Tuesday, November 03, 2009

Travels with Chili: A Mountain of Mushrooms


Let's just say it was within an hour of Portland. On a mountain. At an undisclosed location. And yes, if I told you where it was I'd have to kill you. Or it would be my neck in a noose.

"Pick me! Pick me!"

But that's the way the mushroom-foraging world works. Secrecy. Blindfolds. Sworn statements.

So when my friend Kate told me she was going up to one of her favorite spots to pick chanterelles, I knew the rules. No loose lips, no sinking ships. Blogging, and even photos were allowed as long as there were, ahem, no distinguishing marks that would give away our location. Like spy craft from a John le Carré novel, only in heavy coats and wellies. And if I ever go back to that location at a later date? I would need to share the harvest (I think she even referred to it as "tribute") with her.

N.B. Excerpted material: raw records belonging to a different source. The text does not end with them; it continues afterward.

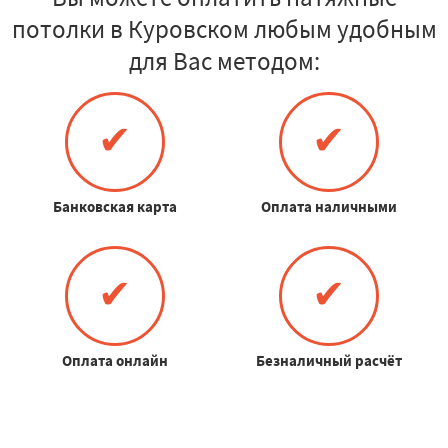
потолки в Куровском любым удобным
для Вас методом:
✔
✔
Банковская карта
Оплата наличными
✔
✔
Оплата онлайн
Безналичный расчёт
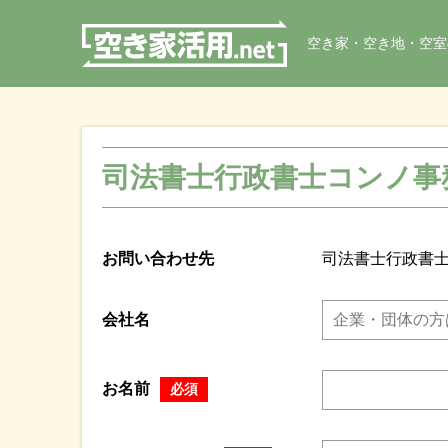
空き家・空き地・空室
司法書士行政書士コンノ事
お問い合わせ先
司法書士行政書
会社名
お名前
必須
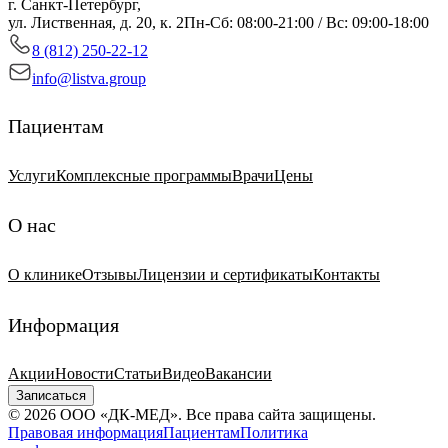
г. Санкт-Петербург,
ул. Лиственная, д. 20, к. 2
Пн-Сб: 08:00-21:00 / Вс: 09:00-18:00
8 (812) 250-22-12
info@listva.group
Пациентам
Услуги
Комплексные программы
Врачи
Цены
О нас
О клинике
Отзывы
Лицензии и сертификаты
Контакты
Информация
Акции
Новости
Статьи
Видео
Вакансии
Записаться
© 2026 ООО «ДК-МЕД». Все права сайта защищены.
Правовая информация
Пациентам
Политика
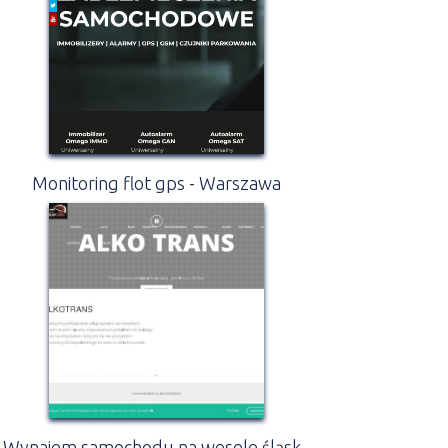
Monitoring flot gps - Warszawa
Wynajem samochodu na wesele śląsk -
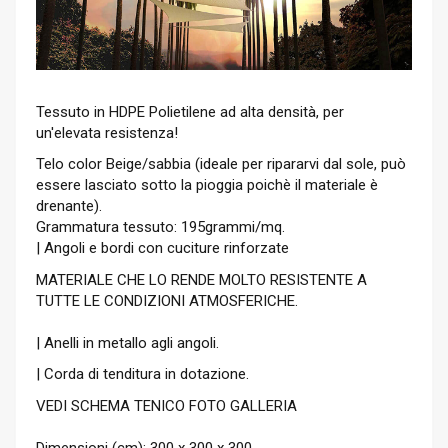
Tessuto in HDPE Polietilene ad alta densità, per
un'elevata resistenza!
Telo color Beige/sabbia (ideale per ripararvi dal sole, può
essere lasciato sotto la pioggia poichè il materiale è
drenante).
Grammatura tessuto: 195grammi/mq.
| Angoli e bordi con cuciture rinforzate
MATERIALE CHE LO RENDE MOLTO RESISTENTE A
TUTTE LE CONDIZIONI ATMOSFERICHE.
| Anelli in metallo agli angoli.
| Corda di tenditura in dotazione.
VEDI SCHEMA TENICO FOTO GALLERIA
Dimensioni (cm): 300 x 300 x 300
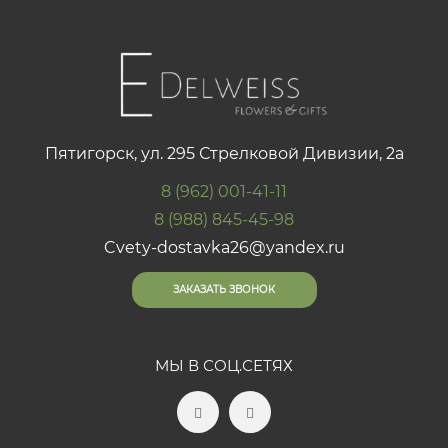
Пятигорск, ул. 295 Стрелковой Дивизии, 2а
8 (962) 001-41-11
8 (988) 845-45-98
Cvety-dostavka26@yandex.ru
ЗАКАЗАТЬ ЗВОНОК
МЫ В СОЦ.СЕТЯХ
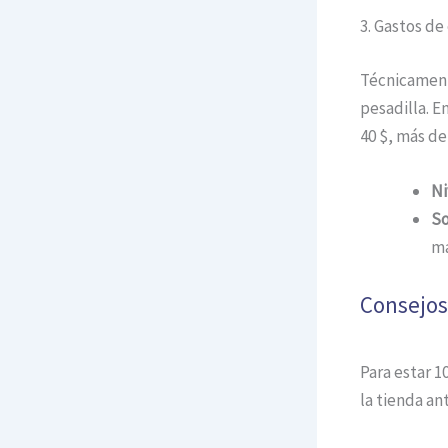
3. Gastos de
Técnicamente
pesadilla. E
40 $, más de 
Ni
So
ma
Consejos
Para estar 1
la tienda an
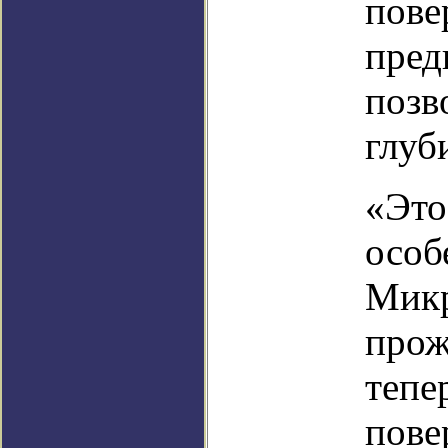
пове
пред
позв
глуб
«Это
особ
Микр
прож
тепе
пове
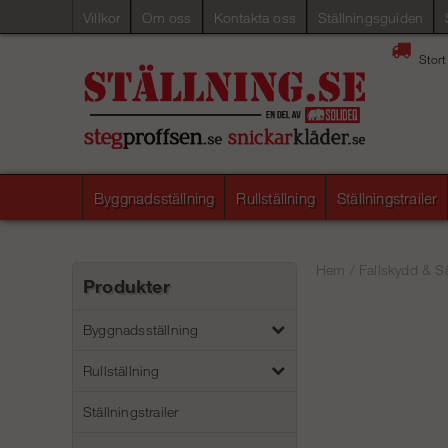
Villkor
Om oss
Kontakta oss
Ställningsguiden
Stort
Byggnadsställning
Rullställning
Ställningstrailer
Hem
/
Fallskydd & S
Produkter
Byggnadsställning
Rullställning
Ställningstrailer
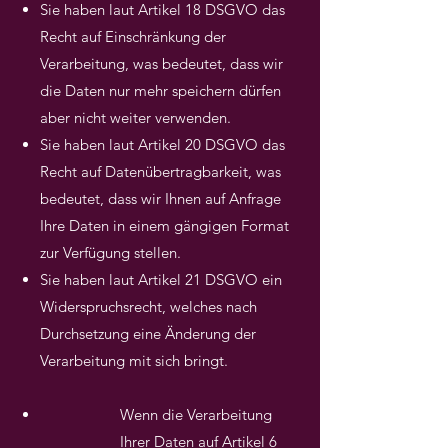
Sie haben laut Artikel 18 DSGVO das
Recht auf Einschränkung der
Verarbeitung, was bedeutet, dass wir
die Daten nur mehr speichern dürfen
aber nicht weiter verwenden.
Sie haben laut Artikel 20 DSGVO das
Recht auf Datenübertragbarkeit, was
bedeutet, dass wir Ihnen auf Anfrage
Ihre Daten in einem gängigen Format
zur Verfügung stellen.
Sie haben laut Artikel 21 DSGVO ein
Widerspruchsrecht, welches nach
Durchsetzung eine Änderung der
Verarbeitung mit sich bringt.
Wenn die Verarbeitung
Ihrer Daten auf Artikel 6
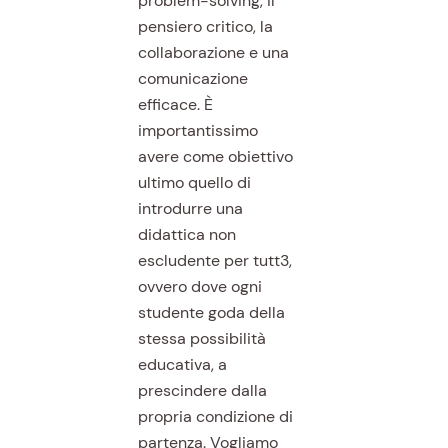
problem-solving, il
pensiero critico, la
collaborazione e una
comunicazione
efficace. È
importantissimo
avere come obiettivo
ultimo quello di
introdurre una
didattica non
escludente per tutt3,
ovvero dove ogni
studente goda della
stessa possibilità
educativa, a
prescindere dalla
propria condizione di
partenza. Vogliamo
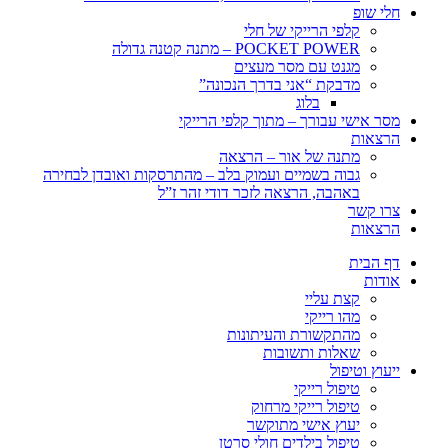
חלי שופ
קלפי הרייקי של חלי
POCKET POWER – מתנה קטנה גדולה
מגנט עם מסר מעצים
מדבקת “אני בדרך הנכונה”
בלוג
מסר אישי עבורך – מתוך קלפי הרייקי
הרצאות
מתנה של אור – הרצאה
גבוה בשמיים ועמוק בלב – מהתרסקות ואובדן לבחירה
באהבה, הרצאה לזכר דודי זהר ז”ל
צרו קשר
הרצאות
דף הבית
אודות
קצת עליי
מהו רייקי
מהתקשורת והעיתונות
שאלות ותשובות
ייעוץ וטיפול
טיפול רייקי
טיפול רייקי מרחוק
יעוץ אישי מתוקשר
טיפול בילדים חולי סרטן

Beautiful but possibly deadly.

But for chanterelles at the height of the season in a prime picking location I would have signed away rights to my first born and given up in-house I.T. help forever. Fortunately such draconian measures weren't mentioned, and we drove up to (hmhmhmhmhmhm) just outside of (lalalalalala) under a high cloud cover and no rain in sight. The temperature was even moderate, which was a blessing considering we'd be thrashing through the dense undergrowth and over fallen logs, looking for little golden highlights poking up through the duff.

It took awhile for my eyes to adjust to the terrain, since the leaves from the deciduous trees that make up the understory are exactly the same color as the mushrooms, and it's rare that the whole chanterelle will be sticking up, waving its arms and shouting, "Over here!" And once you do make the adjustment, you see all kinds of mushrooms…big black ones, little buttons dotting a log, speckled mahogany ones gleaming and no doubt deadly.

The haul: Chanterelles and a cauliflower mushroom.

So you walk and climb and look in likely spots, generally very near the base of the big doug firs, at first hopeful, then resigned, then irked that other people are finding them and you're not. But eventually you'll stumble upon (or step on, in my case) a beautiful specimen and just when a howl of frustration starts to issue from your throat, you see another one nearby, and several more right around that.

With a break for sandwiches, coffee and maybe a wee dram from a flask, we admired our sizable harvest and then spent another hour or so hunting just a few more. And with a solemn reminder to keep mum, we packed up our suddenly heavy baskets and drove down the mountain.